Whatever. Now Henriksen goes around terrorizing individuals in a nice suburban town and injecting them with demon juice.
And he seems to have a supernatural power himself – he gets to walk around with a cool fog machine swirling around him.
A cop and a reporter join forces to investigate when a young teen becomes one of his victims.
The reporter eventually becomes Henriksen’s target and spends the second part of the movie being chased by the demons of her past in a hypnotic state/alternative dimension/our bland old regular dimension? I’m not quite sure.
And the poor cop gets dragged into the whole mess—his confrontation with the actual demon kicks ass.
GRINDSTONE ROAD (2008)
It’s like an alternative universe when wicked witch Fairuza Balk plays the emotionally broken woman in what feels like a made-for-TV haunted house movie from the 1970s.
I really struggle to see Balk as anything but a psycho bitch from hell who can kill all the sharks in the ocean with her mind and shit, so I don’t find it all that scary when she gets spooked by dripping water in the basement of her new house.

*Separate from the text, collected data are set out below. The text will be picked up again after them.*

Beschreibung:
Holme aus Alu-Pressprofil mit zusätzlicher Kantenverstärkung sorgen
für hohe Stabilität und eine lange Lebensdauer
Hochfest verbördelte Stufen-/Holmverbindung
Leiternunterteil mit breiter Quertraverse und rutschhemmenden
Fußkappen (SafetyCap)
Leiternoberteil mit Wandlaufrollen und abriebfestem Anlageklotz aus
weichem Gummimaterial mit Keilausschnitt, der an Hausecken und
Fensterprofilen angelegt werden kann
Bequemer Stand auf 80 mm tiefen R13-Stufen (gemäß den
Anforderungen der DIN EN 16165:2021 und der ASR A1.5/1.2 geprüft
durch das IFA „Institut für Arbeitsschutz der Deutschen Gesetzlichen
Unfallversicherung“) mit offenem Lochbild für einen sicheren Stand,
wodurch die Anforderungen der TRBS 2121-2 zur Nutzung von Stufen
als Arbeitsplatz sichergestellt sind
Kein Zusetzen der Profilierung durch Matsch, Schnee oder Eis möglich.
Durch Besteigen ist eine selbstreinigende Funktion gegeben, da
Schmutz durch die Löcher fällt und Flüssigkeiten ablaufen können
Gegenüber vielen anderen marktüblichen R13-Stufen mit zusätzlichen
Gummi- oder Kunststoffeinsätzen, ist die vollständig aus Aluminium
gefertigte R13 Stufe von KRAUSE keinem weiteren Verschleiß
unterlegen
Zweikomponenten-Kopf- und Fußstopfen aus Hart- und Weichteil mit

Anyway, she and her hubby move into their new home hoping to get past the fact that their son is in a coma. Weird shit starts to happen (even weirder than the dripping water), and hubby thinks Balk is having post-traumatic responses to the accident that left their son comatose.
What would a 1970s made-for-TV haunted house movie clone be without nosy neighbors who know more than they’re telling about the history of the house? The nice old couple here tries to warn Balk of the dangers of living in the house…and the house warns them to stay the fuck out of it.
Balk begins to uncover a history of tragedy in the house. Ah the nostalgia. All that’s missing is the microfiche. And then come the people only Balk can see. Raise your hand if you remember how husbands used to treat wives who experienced supernatural shit in their new homes in 1970s made-for-TV movies.
I guess you could consider this a little throwback if you miss that kind of film. If you weren’t around back then and missed Balk in her ultimate roll in The Craft in the 90s so have some sort of objective perspective on her, maybe this film will give you a few goose bumps?
THE SNARE (2017)
A third wheel joins a hot guy and his girlfriend…for a weekend getaway on the top floor of an empty high-rise apartment building? You know it’s time to start taking ADHD meds when a good number of sentences in your movie blog end with question marks.
The third wheel begins to get weird vibes about the place…and from the boyfriend. Personally, I was liking the vibes he was giving off.
Soon, she begins having horrific hallucinations and is all ready to cut the vacation short when…the threesome gets trapped in the building with no way out.
The horrors intensify in the apartment as the threesome struggles to survive on minimal food. Tensions escalate between them, and our main third wheel begins to dabble in the occult hoping to contact the presence she believes is keeping them captive in the building.
It’s the final act when shit gets FUCKED UP…because the friends begin to turn on each other.
There’s gore, there’s insanity, there are other unspeakable acts that force our main third wheel to really step out of her comfort zone.
Although I’m not a huge fan of The Snare, the final act definitely saves it for me because it gets so down and dirty.